**Travail à réaliser:** Recopiez intégralement le texte sur Montaigne, les lois et la théologie, sans y apporter la moindre modification.

**Texte source:**
Montaigne montre donc à la fois le défaut des lois civiles, écrites par des gens qui ont « haine d’equalité » et « faute d’equité », et dont la pratique est « souvent tres inepte et tres inique » (II, 37, p. 766), et leur nécessité pragmatique, en vue de l’ordre public. Aussi nécessaire soit-elle, la contrainte des lois est toujours perçue dans les Essais comme une violence faite à notre aspiration à la justice : « La justice en soy, naturelle et universelle, est autrement reiglée, et plus noblement, que n’est cette autre justice speciale, nationale, contrainte au besoing de nos polices » (III, 1, p. 796)12.
Il n’en va pas de même pour la théologie, dès lors que les vérités divines se situent hors de la portée de l’intelligence : on ne saurait opposer à l’absurdité des dogmes que l’absurdité égale de nos propres jugements, de sorte que « ce n’est que bestise et ignorance qui nous fait les recevoir avec moindre reverence que le reste » (I, 27, p. 182). Nous avons peut-être quelque sens naturel de la justice et de l’injustice, qui nous fait percevoir le hiatus entre la « justice en soy » et la justice positive, mais nous n’en avons aucun des matières divines. En théologie plus qu’en jurisprudence, la légitimité se confond avec la légalité : est vrai ce qui est promulgué par le théologien autorisé. Seule compte la qualification du théologien à juger, ce pourquoi Montaigne insiste sur le fait que cette tâche incombe au théologien professionnel (catholique), dont l’autorité est reconnue par une tradition suffisamment ancienne et universelle pour faire l’objet d’une adhésion collective.

**Données fournies:**

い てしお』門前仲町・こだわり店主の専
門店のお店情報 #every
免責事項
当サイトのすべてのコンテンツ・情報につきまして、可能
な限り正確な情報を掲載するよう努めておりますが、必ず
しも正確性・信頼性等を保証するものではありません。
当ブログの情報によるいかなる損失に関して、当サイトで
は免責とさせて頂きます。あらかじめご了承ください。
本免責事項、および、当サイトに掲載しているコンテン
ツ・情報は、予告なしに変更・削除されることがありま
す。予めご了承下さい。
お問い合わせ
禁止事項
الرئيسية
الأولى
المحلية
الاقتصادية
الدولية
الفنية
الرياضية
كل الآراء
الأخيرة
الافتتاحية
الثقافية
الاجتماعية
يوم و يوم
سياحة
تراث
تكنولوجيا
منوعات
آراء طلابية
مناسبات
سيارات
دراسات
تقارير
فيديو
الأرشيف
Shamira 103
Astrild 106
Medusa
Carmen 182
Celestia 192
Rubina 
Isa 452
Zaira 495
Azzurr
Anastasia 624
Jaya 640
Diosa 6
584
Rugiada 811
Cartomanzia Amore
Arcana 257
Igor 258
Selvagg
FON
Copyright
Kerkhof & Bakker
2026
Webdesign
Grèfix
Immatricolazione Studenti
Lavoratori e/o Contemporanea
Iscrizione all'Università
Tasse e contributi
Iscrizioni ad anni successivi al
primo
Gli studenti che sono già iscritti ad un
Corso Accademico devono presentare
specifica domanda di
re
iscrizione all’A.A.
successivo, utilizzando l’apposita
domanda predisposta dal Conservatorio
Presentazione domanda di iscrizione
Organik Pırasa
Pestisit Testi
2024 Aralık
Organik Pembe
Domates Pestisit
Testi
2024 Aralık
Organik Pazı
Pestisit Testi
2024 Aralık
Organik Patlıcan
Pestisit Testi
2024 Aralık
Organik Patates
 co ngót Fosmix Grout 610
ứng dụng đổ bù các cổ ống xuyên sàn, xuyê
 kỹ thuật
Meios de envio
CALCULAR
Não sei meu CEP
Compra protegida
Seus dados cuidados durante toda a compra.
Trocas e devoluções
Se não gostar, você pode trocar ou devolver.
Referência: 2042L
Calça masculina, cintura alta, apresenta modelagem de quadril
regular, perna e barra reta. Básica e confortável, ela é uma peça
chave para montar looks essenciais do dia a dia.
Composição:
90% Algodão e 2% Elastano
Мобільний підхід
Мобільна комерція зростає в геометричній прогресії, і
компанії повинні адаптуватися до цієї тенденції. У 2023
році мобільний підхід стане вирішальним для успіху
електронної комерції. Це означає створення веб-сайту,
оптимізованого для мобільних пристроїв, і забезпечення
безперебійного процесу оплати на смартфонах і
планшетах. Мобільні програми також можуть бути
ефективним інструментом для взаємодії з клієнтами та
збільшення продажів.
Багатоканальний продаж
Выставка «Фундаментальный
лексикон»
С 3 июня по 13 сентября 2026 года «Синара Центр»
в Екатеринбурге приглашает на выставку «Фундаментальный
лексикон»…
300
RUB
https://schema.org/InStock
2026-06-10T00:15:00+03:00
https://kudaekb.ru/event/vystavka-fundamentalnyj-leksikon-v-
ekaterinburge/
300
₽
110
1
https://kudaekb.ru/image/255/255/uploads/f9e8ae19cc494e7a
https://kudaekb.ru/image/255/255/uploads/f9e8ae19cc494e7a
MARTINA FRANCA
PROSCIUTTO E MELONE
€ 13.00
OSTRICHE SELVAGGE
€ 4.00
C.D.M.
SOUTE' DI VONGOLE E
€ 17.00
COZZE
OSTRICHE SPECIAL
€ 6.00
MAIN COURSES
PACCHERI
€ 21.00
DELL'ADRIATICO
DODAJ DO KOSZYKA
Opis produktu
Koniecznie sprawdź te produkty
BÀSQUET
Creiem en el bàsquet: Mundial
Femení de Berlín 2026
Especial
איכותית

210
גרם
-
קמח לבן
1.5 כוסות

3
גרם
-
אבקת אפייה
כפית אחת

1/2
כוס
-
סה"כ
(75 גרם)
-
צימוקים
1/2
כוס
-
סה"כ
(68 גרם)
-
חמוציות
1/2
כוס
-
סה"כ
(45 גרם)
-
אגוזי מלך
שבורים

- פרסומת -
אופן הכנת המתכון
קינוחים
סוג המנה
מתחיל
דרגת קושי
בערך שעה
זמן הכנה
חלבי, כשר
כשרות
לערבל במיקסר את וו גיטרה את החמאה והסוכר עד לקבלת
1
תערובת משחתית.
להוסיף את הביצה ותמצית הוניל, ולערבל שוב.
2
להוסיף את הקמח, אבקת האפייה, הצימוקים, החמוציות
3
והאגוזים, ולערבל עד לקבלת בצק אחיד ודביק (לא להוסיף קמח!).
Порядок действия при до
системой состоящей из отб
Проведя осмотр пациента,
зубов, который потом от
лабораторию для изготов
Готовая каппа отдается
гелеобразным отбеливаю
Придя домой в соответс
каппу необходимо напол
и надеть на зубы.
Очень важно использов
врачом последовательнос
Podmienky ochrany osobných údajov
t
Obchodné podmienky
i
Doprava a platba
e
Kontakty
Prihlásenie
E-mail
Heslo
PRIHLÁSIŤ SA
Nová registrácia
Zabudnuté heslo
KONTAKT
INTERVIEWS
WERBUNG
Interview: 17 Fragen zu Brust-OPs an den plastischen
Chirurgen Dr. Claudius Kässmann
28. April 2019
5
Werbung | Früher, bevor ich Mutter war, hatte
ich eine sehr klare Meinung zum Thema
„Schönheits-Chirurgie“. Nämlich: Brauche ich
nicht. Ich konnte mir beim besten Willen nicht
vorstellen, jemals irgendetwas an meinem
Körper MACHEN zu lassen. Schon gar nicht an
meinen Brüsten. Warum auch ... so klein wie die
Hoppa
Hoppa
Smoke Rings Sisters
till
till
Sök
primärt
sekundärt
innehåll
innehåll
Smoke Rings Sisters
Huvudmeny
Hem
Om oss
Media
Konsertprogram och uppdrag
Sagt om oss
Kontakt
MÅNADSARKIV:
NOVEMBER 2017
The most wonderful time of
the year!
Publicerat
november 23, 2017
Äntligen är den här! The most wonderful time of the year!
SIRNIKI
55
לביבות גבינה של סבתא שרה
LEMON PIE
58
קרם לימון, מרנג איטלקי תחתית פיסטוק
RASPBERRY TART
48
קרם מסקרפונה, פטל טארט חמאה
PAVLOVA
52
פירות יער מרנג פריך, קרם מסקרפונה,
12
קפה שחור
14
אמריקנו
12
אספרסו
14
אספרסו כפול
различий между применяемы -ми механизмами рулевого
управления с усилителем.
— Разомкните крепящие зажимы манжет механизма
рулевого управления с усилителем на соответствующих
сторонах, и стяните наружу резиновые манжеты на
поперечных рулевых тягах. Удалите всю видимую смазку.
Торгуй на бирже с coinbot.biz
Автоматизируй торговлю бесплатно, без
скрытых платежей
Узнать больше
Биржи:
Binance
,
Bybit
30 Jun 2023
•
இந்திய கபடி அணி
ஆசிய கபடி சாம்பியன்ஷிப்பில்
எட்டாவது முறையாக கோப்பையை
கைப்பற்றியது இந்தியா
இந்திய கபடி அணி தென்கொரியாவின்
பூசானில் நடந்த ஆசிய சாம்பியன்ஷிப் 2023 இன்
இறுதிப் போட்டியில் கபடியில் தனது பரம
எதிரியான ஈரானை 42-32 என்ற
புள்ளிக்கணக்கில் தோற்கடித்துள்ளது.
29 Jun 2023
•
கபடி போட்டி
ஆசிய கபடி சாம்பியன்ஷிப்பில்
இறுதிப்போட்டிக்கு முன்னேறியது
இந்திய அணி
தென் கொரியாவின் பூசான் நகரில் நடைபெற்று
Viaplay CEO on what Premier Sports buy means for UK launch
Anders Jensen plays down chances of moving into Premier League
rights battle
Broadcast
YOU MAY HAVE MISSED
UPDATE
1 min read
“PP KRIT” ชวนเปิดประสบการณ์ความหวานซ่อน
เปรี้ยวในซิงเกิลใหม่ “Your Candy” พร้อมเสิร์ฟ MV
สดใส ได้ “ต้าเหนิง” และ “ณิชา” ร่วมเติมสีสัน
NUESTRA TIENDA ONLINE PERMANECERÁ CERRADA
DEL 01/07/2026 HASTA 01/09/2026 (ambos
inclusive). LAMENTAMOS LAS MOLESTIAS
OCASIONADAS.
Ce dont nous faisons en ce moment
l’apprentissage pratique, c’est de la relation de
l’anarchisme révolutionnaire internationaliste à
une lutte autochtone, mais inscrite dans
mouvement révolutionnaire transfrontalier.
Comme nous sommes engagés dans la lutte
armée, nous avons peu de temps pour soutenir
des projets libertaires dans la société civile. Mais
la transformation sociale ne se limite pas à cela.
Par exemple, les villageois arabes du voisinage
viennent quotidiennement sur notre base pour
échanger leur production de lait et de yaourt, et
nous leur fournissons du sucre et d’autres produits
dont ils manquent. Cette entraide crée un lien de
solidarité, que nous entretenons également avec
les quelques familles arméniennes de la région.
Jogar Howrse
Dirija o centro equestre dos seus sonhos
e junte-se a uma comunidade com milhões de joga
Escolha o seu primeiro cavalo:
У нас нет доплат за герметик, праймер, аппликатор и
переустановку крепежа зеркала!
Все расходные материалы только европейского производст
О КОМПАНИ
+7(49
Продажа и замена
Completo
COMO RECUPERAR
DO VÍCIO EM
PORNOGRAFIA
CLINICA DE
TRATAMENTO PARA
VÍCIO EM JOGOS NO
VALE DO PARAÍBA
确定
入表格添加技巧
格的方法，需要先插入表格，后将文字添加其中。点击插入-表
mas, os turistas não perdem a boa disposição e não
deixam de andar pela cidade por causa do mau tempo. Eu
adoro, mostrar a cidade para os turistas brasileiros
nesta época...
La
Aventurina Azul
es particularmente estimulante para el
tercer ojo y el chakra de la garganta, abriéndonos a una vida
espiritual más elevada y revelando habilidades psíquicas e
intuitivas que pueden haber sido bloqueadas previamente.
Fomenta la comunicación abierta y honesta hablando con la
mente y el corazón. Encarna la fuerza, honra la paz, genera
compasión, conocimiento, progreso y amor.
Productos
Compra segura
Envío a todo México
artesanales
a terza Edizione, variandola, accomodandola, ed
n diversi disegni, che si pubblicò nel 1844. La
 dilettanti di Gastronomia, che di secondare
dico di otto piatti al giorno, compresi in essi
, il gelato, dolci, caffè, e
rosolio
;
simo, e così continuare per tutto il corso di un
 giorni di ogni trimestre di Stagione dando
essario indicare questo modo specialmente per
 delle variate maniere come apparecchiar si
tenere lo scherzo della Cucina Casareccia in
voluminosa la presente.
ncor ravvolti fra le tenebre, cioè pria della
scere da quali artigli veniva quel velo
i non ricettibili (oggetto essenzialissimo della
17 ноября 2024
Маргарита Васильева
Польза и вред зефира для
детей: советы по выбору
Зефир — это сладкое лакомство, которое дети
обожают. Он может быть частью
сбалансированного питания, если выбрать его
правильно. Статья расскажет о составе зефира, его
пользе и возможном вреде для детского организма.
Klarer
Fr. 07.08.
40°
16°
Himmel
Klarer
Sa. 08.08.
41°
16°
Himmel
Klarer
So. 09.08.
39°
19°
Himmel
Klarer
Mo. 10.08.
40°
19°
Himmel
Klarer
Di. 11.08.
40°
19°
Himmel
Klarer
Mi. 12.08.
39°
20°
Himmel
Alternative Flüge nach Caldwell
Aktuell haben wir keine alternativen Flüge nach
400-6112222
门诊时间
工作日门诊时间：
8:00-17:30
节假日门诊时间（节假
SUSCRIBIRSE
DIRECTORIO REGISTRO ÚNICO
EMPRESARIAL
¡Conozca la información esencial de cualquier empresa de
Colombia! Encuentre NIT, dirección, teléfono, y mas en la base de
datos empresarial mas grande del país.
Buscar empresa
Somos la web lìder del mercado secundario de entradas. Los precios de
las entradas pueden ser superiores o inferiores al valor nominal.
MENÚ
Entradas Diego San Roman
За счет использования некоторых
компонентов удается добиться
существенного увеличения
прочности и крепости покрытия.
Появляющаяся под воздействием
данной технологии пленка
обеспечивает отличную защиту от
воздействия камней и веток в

**Résultat:**
Montaigne montre donc à la fois le défaut des lois civiles, écrites par des gens qui ont « haine d’equalité » et « faute d’equité », et dont la pratique est « souvent tres inepte et tres inique » (II, 37, p. 766), et leur nécessité pragmatique, en vue de l’ordre public. Aussi nécessaire soit-elle, la contrainte des lois est toujours perçue dans les Essais comme une violence faite à notre aspiration à la justice : « La justice en soy, naturelle et universelle, est autrement reiglée, et plus noblement, que n’est cette autre justice speciale, nationale, contrainte au besoing de nos polices » (III, 1, p. 796)12.
Il n’en va pas de même pour la théologie, dès lors que les vérités divines se situent hors de la portée de l’intelligence : on ne saurait opposer à l’absurdité des dogmes que l’absurdité égale de nos propres jugements, de sorte que « ce n’est que bestise et ignorance qui nous fait les recevoir avec moindre reverence que le reste » (I, 27, p. 182). Nous avons peut-être quelque sens naturel de la justice et de l’injustice, qui nous fait percevoir le hiatus entre la « justice en soy » et la justice positive, mais nous n’en avons aucun des matières divines. En théologie plus qu’en jurisprudence, la légitimité se confond avec la légalité : est vrai ce qui est promulgué par le théologien autorisé. Seule compte la qualification du théologien à juger, ce pourquoi Montaigne insiste sur le fait que cette tâche incombe au théologien professionnel (catholique), dont l’autorité est reconnue par une tradition suffisamment ancienne et universelle pour faire l’objet d’une adhésion collective.